APPLIED ECONOMETRICS - 2018/9

Module code: ECOM058

Module provider

Economics

Module Leader

GABRIEL V Dr (Economics)

Number of Credits

15

ECTS Credits

7.5

Framework

FHEQ Level 7

JACs code

L110

Module cap (Maximum number of students)

N/A

Module Availability

Semester 2

Overall student workload

Independent Study Hours: 128

Lecture Hours: 22

Assessment pattern

Assessment type Unit of assessment Weighting
Coursework Coursework test/assignment 50
Examination Examination (1h 30min) 50

Alternative Assessment

n/a

Prerequisites / Co-requisites

MANM280 is a co-requisite for this module

Module overview

This module is an introduction to the methods of specification, estimation and testing of econometric models in a general multivariate setting, with an emphasis on time series and panel data. The techniques are applied to real data making use of the econometric packages EViews and Stata.

Module aims

This module aims to provide the student with the theoretical and practical skills necessary to construct state of the art, single and multi-equation econometric models, with an emphasis on time series and panel data.
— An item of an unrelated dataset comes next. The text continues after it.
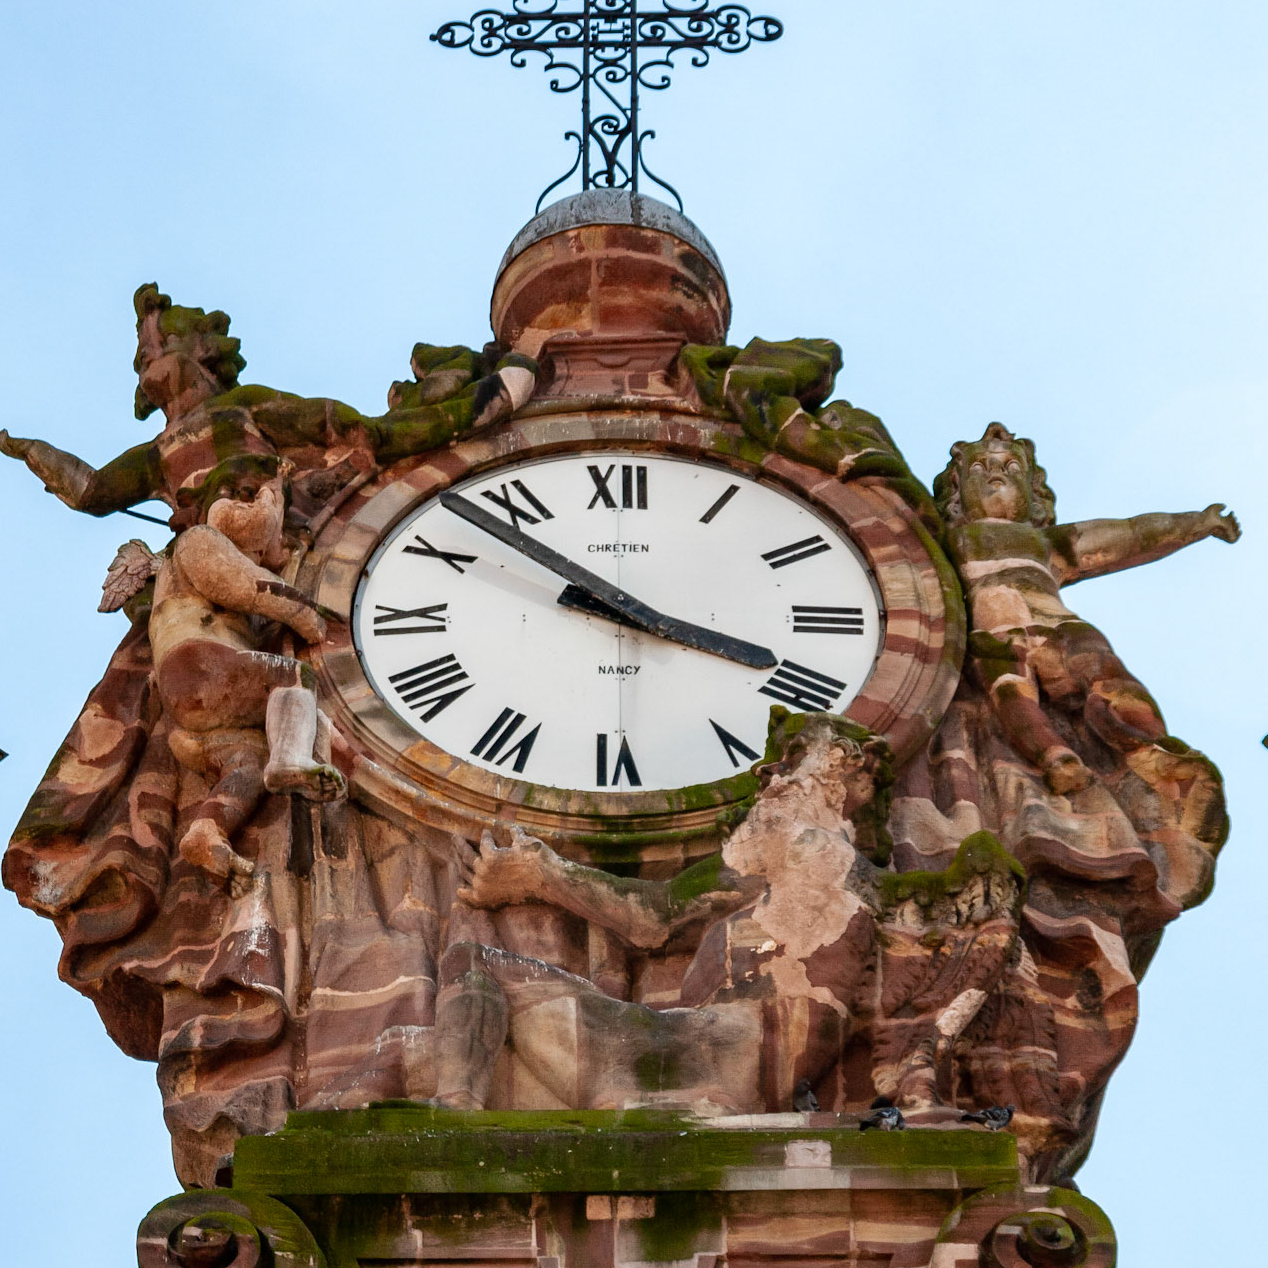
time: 3:52
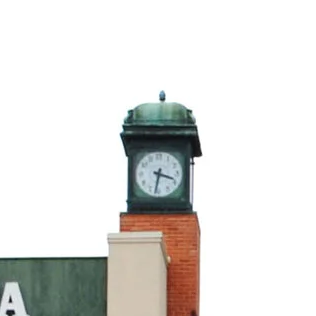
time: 3:32
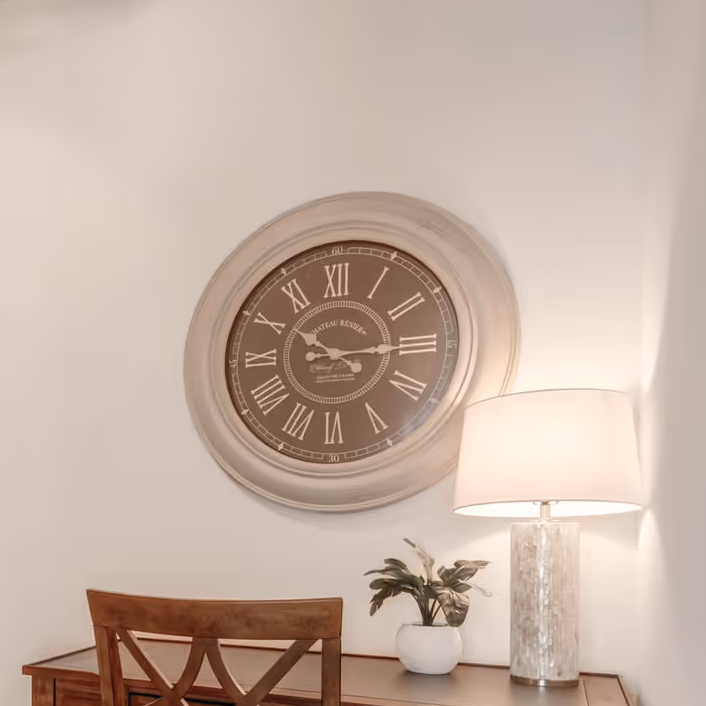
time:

The module will equip the student with the ability to undertake, understand, and critically assess empirical work in economics, with a view to enabling the student to use econometrics to catalogue and describe empirical regularities and test various propositions.

Learning outcomes

Attributes Developed
001 Systematically understand the principles of estimation and hypothesis testing in a multivariate setting CKT
002 Demonstrate comprehensive knowledge of the properties of different estimators and tests CKT
003 Demonstrate a practical understanding of the application of econometric techniques to actual data using computer packages CKPT
004 Be critically aware of the assumptions made in building econometric models CKT
005 Proficiently use the time series and panel data testing and estimation capabilities of a range of packages, evaluating the relative merits of competing methodologies CKPT

Attributes Developed

C - Cognitive/analytical

K - Subject knowledge

T - Transferable skills

P - Professional/Practical skills

Module content

Indicative content includes: 


Multiple Regression analysis 
Functional form 
Autocorrelation 
Econometric models with time series  
Panel data methods

Methods of Teaching / Learning

The learning and teaching strategy is designed to:


give students the theoretical tools they need to go out and analyse real world situations 
encourage rigour in their approach to problems
encourage hands-on study of empirical problems;


The learning and teaching methods include:


readings using lecturers guidance
solving exercises
responding to questions in class
preparing and taking part in the test/assignment
2-hour lecture per week x 11 weeks

Assessment Strategy

The assessment strategy is designed to provide students with the opportunity to demonstrate their ability to understand and carry out econometric techniques. This module has a technical and a practical component. Assessment emphasises work based on econometric and statistical packages in the form of an assignment, in which students are asked to analyse real economic and financial data. The technical component is assessed via a final examination. Thus, the summative assessment for this module consists of: 50% coursework assignment and 50% Examination: 1 hour and 30 minutes Formative assessment and feedback: This is done by specific, individualised written comments, feedback meetings with students and general feedback in classes.

Reading list

Reading list for APPLIED ECONOMETRICS : http://aspire.surrey.ac.uk/modules/ecom058

Other information

None

Programmes this module appears in

Programme Semester Classification Qualifying conditions
Economics MA 2 Compulsory A weighted aggregate mark of 50% is required to pass the module

Please note that the information detailed within this record is accurate at the time of publishing and may be subject to change. This record contains information for the most up to date version of the programme / module for the 2018/9 academic year.